Her steel was forged on her impoverished childhood. She was born Thelma Catherine Ryan in a miner’s shack in eastern Nevada, on March 16, 1912, so close to St. Patrick’s Day that her father called her Pat. The family, including two older brothers, soon moved to Artesia, Calif, where they scratched out a living on a truck farm without electricity or running water. When her mother died, Pat, then just 12, took over the cooking and cleaning along with the farm chores. When her father developed black-lung disease she took care of him, too, while scrubbing floors at a bank to help send her brothers to college. At 18 and newly orphaned, she set out for New York, where she worked as a secretary, then an X-ray technician, saving money to return to California. She paid her way through the University of Southern California partly by working as a Hollywood extra. She was teaching high school, and dabbling in amateur theater, when a young lawyer tried out for a part. Dick Nixon told her that same night that he intended to marry her. “I thought he was crazy,” she said later.
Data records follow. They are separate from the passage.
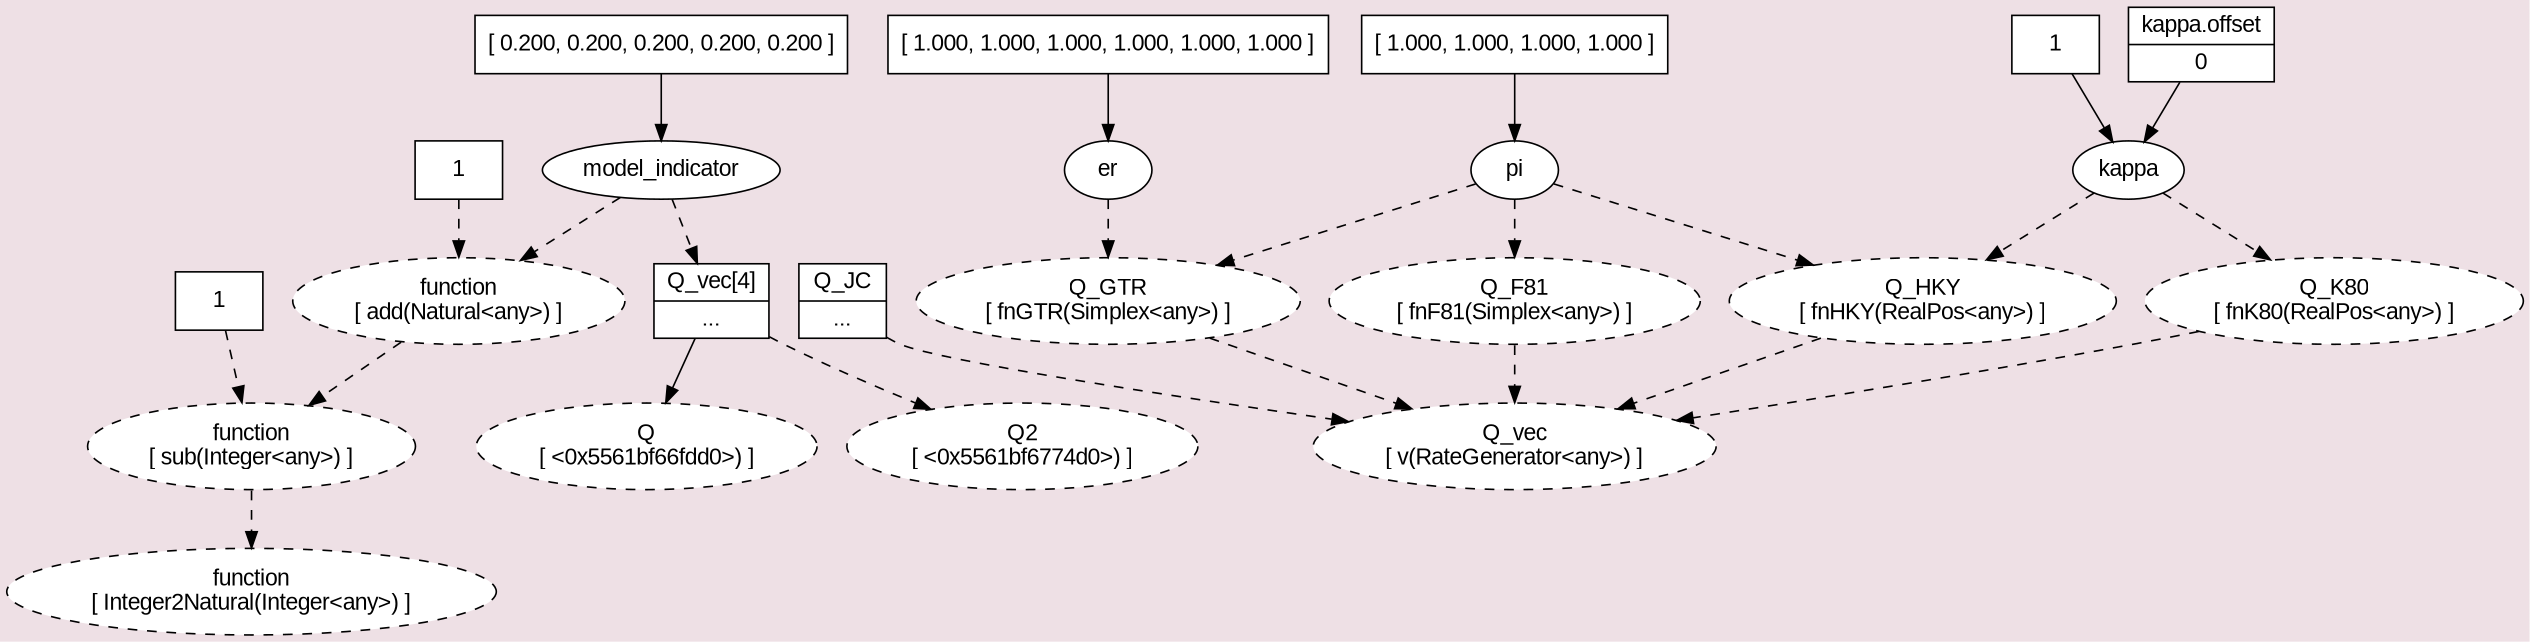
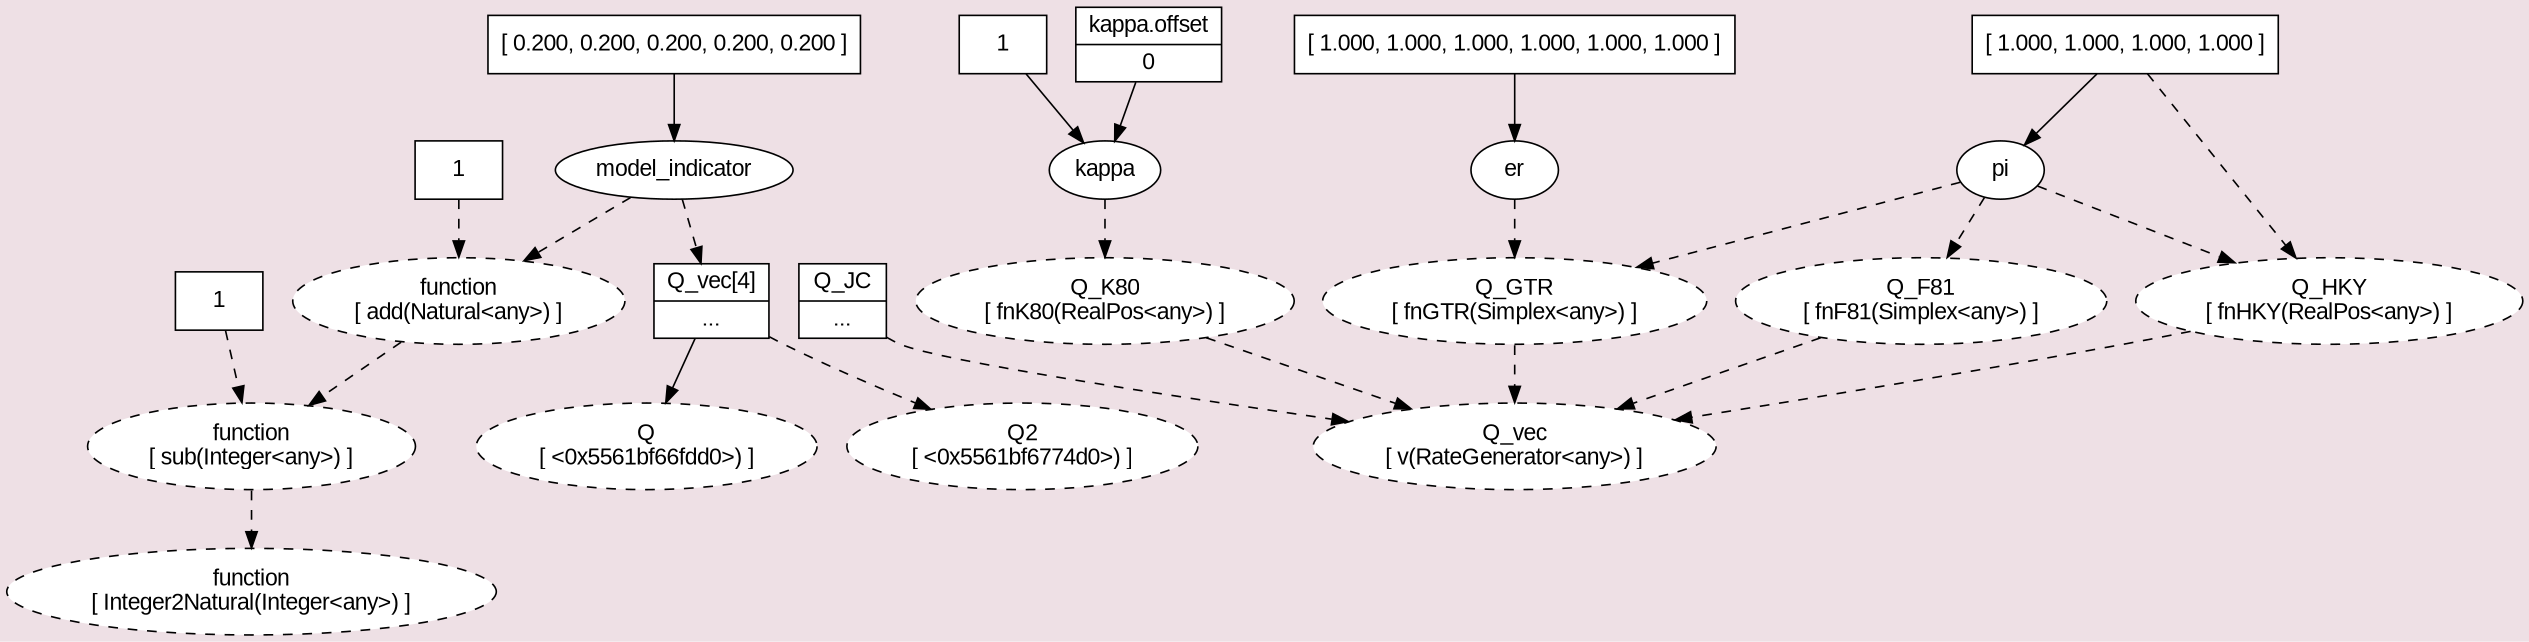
  digraph {
    bgcolor=lavenderblush2
    fontname="Liberation Sans"
    node [fillcolor=white fontname="Liberation Sans" shape=oval style=filled]
    edge [fontname="Liberation Sans" style=dashed]
    n1 [label="Q\n[ <0x5561bf66fdd0>) ]" style="dashed,filled"]
    n2 [label="{Q_vec[4]|...}" shape=record]
    n3 [label="Q2\n[ <0x5561bf6774d0>) ]" style="dashed,filled"]
    n4 [label="Q_vec\n[ v(RateGenerator<any>) ]" style="dashed,filled"]
    n5 [label="{Q_JC|...}" shape=record]
    n6 [label="Q_K80\n[ fnK80(RealPos<any>) ]" style="dashed,filled"]
    n7 [label=kappa]
    n8 [label="Q_HKY\n[ fnHKY(RealPos<any>) ]" style="dashed,filled"]
    n9 [label=1 shape=box]
    n10 [label="{kappa.offset|0}" shape=record]
    n11 [label=pi]
    n12 [label="Q_F81\n[ fnF81(Simplex<any>) ]" style="dashed,filled"]
    n13 [label="Q_GTR\n[ fnGTR(Simplex<any>) ]" style="dashed,filled"]
    n14 [label="[ 1.000, 1.000, 1.000, 1.000 ]" shape=box]
    n15 [label=er]
    n16 [label="[ 1.000, 1.000, 1.000, 1.000, 1.000, 1.000 ]" shape=box]
    n17 [label=model_indicator]
    n18 [label="function\n[ add(Natural<any>) ]" style="dashed,filled"]
    n19 [label="function\n[ sub(Integer<any>) ]" style="dashed,filled"]
    n20 [label="[ 0.200, 0.200, 0.200, 0.200, 0.200 ]" shape=box]
    n21 [label="function\n[ Integer2Natural(Integer<any>) ]" style="dashed,filled"]
    n22 [label=1 shape=box]
    n23 [label=1 shape=box]
    n2 -> n1 [style=solid]
    n2 -> n3
    n5 -> n4
    n6 -> n4
    n7 -> n6
-   n7 -> n8
+   n14 -> n8
    n8 -> n4
    n9 -> n7 [style=""]
    n10 -> n7 [style=""]
    n11 -> n8
    n11 -> n12
    n11 -> n13
    n12 -> n4
    n13 -> n4
    n14 -> n11 [style=""]
    n15 -> n13
    n16 -> n15 [style=""]
    n17 -> n2
    n17 -> n18
    n18 -> n19
    n19 -> n21
    n20 -> n17 [style=""]
    n22 -> n18
    n23 -> n19
  }
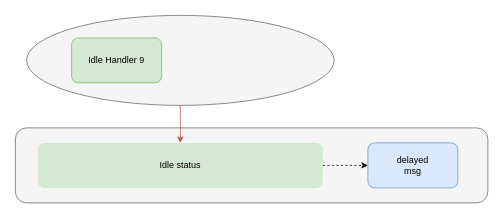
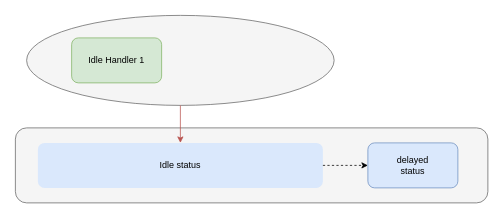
  <mxCell id="0" />
  <mxCell id="1" parent="0" />
  <mxCell id="2" value="" style="ellipse;whiteSpace=wrap;html=1;fillColor=#f5f5f5;strokeColor=#666666;fontColor=#333333;" vertex="1" parent="1"><mxGeometry x="35" y="20" width="410" height="120" as="geometry" /></mxCell>
  <mxCell id="3" value="" style="rounded=1;whiteSpace=wrap;html=1;fillColor=#f5f5f5;strokeColor=#666666;fontColor=#333333;" vertex="1" parent="1"><mxGeometry x="20" y="170" width="630" height="100" as="geometry" /></mxCell>
- <mxCell id="4" value="delayed&lt;br&gt;msg" style="rounded=1;whiteSpace=wrap;html=1;fillColor=#dae8fc;strokeColor=#6c8ebf;" vertex="1" parent="1"><mxGeometry x="490" y="190" width="120" height="60" as="geometry" /></mxCell>
- <mxCell id="5" value="Idle Handler 9" style="rounded=1;whiteSpace=wrap;html=1;fillColor=#d5e8d4;strokeColor=#82b366;" vertex="1" parent="1"><mxGeometry x="95" y="50" width="120" height="60" as="geometry" /></mxCell>
- <mxCell id="6" value="Idle status" style="rounded=1;whiteSpace=wrap;html=1;fillColor=#d5e8d4;strokeColor=none;" vertex="1" parent="1"><mxGeometry x="50" y="190" width="380" height="60" as="geometry" /></mxCell>
+ <mxCell id="4" value="delayed&lt;br&gt;status" style="rounded=1;whiteSpace=wrap;html=1;fillColor=#dae8fc;strokeColor=#6c8ebf;" vertex="1" parent="1"><mxGeometry x="490" y="190" width="120" height="60" as="geometry" /></mxCell>
+ <mxCell id="5" value="Idle Handler 1" style="rounded=1;whiteSpace=wrap;html=1;fillColor=#d5e8d4;strokeColor=#82b366;" vertex="1" parent="1"><mxGeometry x="95" y="50" width="120" height="60" as="geometry" /></mxCell>
+ <mxCell id="6" value="Idle status" style="rounded=1;whiteSpace=wrap;html=1;fillColor=#dae8fc;strokeColor=none;" vertex="1" parent="1"><mxGeometry x="50" y="190" width="380" height="60" as="geometry" /></mxCell>
  <mxCell id="7" value="" style="endArrow=classic;html=1;entryX=0.5;entryY=0;entryDx=0;entryDy=0;exitX=0.5;exitY=1;exitDx=0;exitDy=0;fillColor=#f8cecc;strokeColor=#b85450;" edge="1" parent="1" source="2" target="6"><mxGeometry width="50" height="50" relative="1" as="geometry"><mxPoint x="230" y="150" as="sourcePoint" /><mxPoint x="380" y="310" as="targetPoint" /></mxGeometry></mxCell>
  <mxCell id="8" value="" style="edgeStyle=orthogonalEdgeStyle;rounded=0;orthogonalLoop=1;jettySize=auto;html=1;dashed=1;exitX=1;exitY=0.5;exitDx=0;exitDy=0;" edge="1" parent="1" source="6"><mxGeometry relative="1" as="geometry"><mxPoint x="474" y="220" as="sourcePoint" /><mxPoint x="490" y="220" as="targetPoint" /></mxGeometry></mxCell>
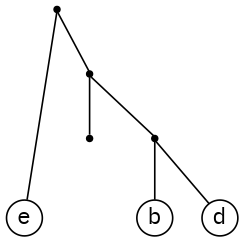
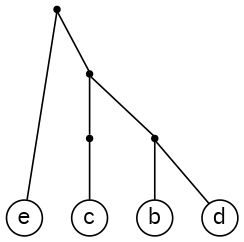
  graph {
    fontname="IBM Plex Mono"
    node [fixedsize=true fontname="IBM Plex Mono" shape=circle]
    edge [arrowType=none fontname="IBM Plex Mono"]
    b [height=0.3 width=0.3]
+   c [height=0.3 width=0.3]
    d [height=0.3 width=0.3]
    e [height=0.3 width=0.3]
    1 [height=default shape=point width=default]
    2 [height=default shape=point width=default]
    3 [height=default shape=point width=default]
    4 [height=default shape=point width=default]
    subgraph sub_1 {
      rank=same
      b
+     c
      d
      e
    }
+   1 -- c
    2 -- b
    2 -- d
    3 -- 1
    3 -- 2
    4 -- e
    4 -- 3
  }
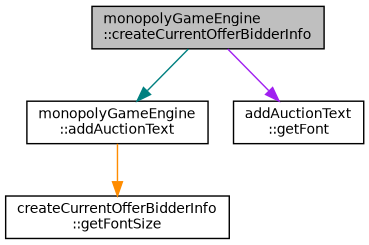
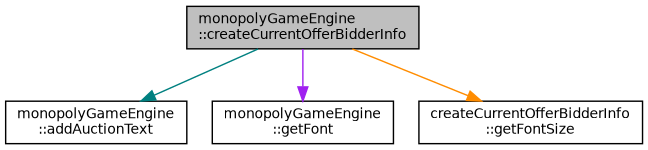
  digraph {
    rankdir=TB
    node [color=black fillcolor=white fontname=Helvetica fontsize=10 shape=record style=filled]
    edge [fontname=Helvetica fontsize=10 labelfontname=Helvetica labelfontsize=10 style=solid]
    n1 [fillcolor=grey75 fontcolor=black height=0.2 label="monopolyGameEngine\l::createCurrentOfferBidderInfo" width=0.4]
    n2 [height=0.2 label="monopolyGameEngine\l::addAuctionText" width=0.4]
-   n3 [height=0.2 label="addAuctionText\l::getFont" width=0.4]
+   n3 [height=0.2 label="monopolyGameEngine\l::getFont" width=0.4]
    n4 [height=0.2 label="createCurrentOfferBidderInfo\l::getFontSize" width=0.4]
    n1 -> n2 [color=teal]
    n1 -> n3 [color=purple]
-   n2 -> n4 [color=darkorange]
+   n1 -> n4 [color=darkorange]
  }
But Pat came around, as she always did. They were married two years later, and she soon resigned herself to her husband’s political ambitions. “I could see it was the life Dick wanted,” she explained. “The only thing I could do was to help him, but it would not have been a life that I would have chosen.” Her daughter, Tricia, was 3 weeks old when Pat hit the campaign trail in Nixon’s first congressional race. She never left it, but she never liked it. She urged him not to seek the vice presidency and to quit politics after he lost the presidency race in 1960 and the California governor’s race in 1962. She particularly hated the “Checkers” speech, during which she gazed supportively at him on national television while he denied unethical use of an $18,000 political fund. (“Why do we have to tell people how little we have and how much we owe?” she’d asked.) It wasn’t the last time she’d be used as a political prop.
And like a prop, she seemed to be cast aside when she wasn’t needed. “In public, [Nixon] would always praise her lavishly, but once back on the airplane, he would go about his business as if she didn’t exist,” writes David Halberstam in his new book, “The Fifties.” Anecdotes abound of Nixon rebuffing her at parties, of separate bedrooms and silent meals. And he wasn’t the only one who snubbed her. Halberstam recounts how, when Nixon was vice president, Pat called Mollie Parnis and asked her to design some dresses for her, as she had for Mamie Eisenhower. Mamie vetoed it, saying: “Let the poor thing go to Garfinckel’s and buy something off the rack.”
As First Lady in her own right, Pat traveled extensively, heading U.S. delegations to foreign inaugurals, promoting educational programs and volunteer work. She was no Jackie Kennedy; White House dinners were small and sedate. But she did help gather more than 500 historical paintings and antiques for the White House collection and welcomed foreigners and the disabled to White House tours with multilanguage guidebooks and special accommodations. As Watergate unfolded, she insisted it was a minor scandal compared with her husband’s contributions and blamed the media for blowing it out of proportion. Asked in 1974 how she could stay calm with the presidency collapsing, she said: “I hate complainers, and I made up my mind not to be one. So if it’s cold, I tell myself it’s not cold and if it’s hot, I tell myself it’s not hot. And you know, it works!”
Her facade broke only once in that era; she wept during Nixon’s resignation speech. But it was back again the next day, when, in his farewell to his staff, Nixon praised his mother (“a saint”) and father (“a great man”), yet never mentioned his wife.
Their joint wave from the helicopter that morning was virtually the last the public saw of Pat Nixon. In exile in San Clemente in 1976, she suffered a stroke that left her temporarily paralyzed. Nixon attributed it to the fact that she’d been reading Bob Woodward and Carl Bernstein’s “The Final Days,” over his protests. Her daughter, Julie Nixon Eisenhower, was so upset at the book’s portrayal of her mother as a secret drinker that she wrote a NEWSWEEK MY TURN piece, defending the former First Lady’s own last White House days. Eisenhower also wrote that “people who labeled her ‘Plastic Pat’ underestimate her…My mother gives meaning to the words in the thirteenth chapter of I Corinthians: ‘Love bears all things, believes all things, hopes all things, endures all things’.”
In recent years, when reporters visited the couple’s New Jersey home to hear her husband hold forth on politics, Pat was rarely seen. She had her privacy at last, and her health was failing. She’d suffered a second stroke in 1983 and was hospitalized repeatedly for pneumonia and other lung infections. Last week her husband and daughters were at her side when she died of lung cancer at 81. She had written her own epitaph years earlier when she said: “I just want to be remembered as the wife of a president.”